On your personal tax return, reduce your itemized deductions by the dollar amounts you received as reimbursements from the S corporation for the home-office mortgage interest and property taxes.

In the permanent file that you maintain for your personal taxes, make sure to track the straight-line depreciation that the corporation reimburses to you for the home office. You need to treat this depreciation as if you claimed it personally. This means the depreciation reduces your basis in the home. This also means that at the time of sale, the straight-line depreciation reimbursed to you is subject to taxation of up to 25 percent as unrecaptured Section 1250 gain.10



If you operate your business as an S corporation and you also want to benefit from the home-office deduction, you need to follow the accountable plan rules to accumulate your proper benefits.

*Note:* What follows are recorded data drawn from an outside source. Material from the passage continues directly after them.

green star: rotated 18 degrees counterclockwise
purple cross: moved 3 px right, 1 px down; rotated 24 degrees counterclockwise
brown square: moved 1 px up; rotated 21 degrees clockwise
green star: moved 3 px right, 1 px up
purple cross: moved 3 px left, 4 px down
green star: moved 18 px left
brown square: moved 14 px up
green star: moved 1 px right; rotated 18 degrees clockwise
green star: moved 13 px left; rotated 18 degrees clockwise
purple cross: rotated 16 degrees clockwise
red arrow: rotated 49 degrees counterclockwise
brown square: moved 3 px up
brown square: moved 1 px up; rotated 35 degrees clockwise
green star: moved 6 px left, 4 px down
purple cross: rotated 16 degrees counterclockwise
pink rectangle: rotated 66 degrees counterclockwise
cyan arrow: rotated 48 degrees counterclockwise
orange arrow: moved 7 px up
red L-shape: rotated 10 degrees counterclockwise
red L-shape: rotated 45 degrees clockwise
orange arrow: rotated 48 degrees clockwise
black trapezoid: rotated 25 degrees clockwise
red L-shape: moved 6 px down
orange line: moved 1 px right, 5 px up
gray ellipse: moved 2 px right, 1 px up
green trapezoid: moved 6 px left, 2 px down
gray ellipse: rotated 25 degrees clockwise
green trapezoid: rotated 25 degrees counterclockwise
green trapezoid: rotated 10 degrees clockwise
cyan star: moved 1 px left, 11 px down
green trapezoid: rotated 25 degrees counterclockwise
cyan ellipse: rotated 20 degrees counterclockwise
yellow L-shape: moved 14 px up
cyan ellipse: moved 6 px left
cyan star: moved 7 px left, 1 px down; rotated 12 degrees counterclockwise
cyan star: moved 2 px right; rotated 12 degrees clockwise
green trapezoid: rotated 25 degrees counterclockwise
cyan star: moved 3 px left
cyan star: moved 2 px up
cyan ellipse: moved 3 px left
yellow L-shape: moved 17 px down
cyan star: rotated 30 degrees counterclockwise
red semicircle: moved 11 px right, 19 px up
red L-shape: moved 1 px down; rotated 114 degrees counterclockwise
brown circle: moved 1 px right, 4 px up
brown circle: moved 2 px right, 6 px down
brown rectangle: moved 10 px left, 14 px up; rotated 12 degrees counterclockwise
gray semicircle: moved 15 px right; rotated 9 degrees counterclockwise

The accountable plan is basically a fancy way of describing an expense report. To obtain your rightful home-office deduction benefits, you (the owner-employee) need to submit properly prepared expense reports to your S corporation.

The expense-report method is the only right way to achieve a full deduction for the home office.

Using the rent strategy produces a zero deduction. And claiming the home office as an employee expense on IRS Form 2106 almost always costs you at least some deductions, and in many cases eliminates the home-office deduction altogether.

Solution—the one right way: reimbursement!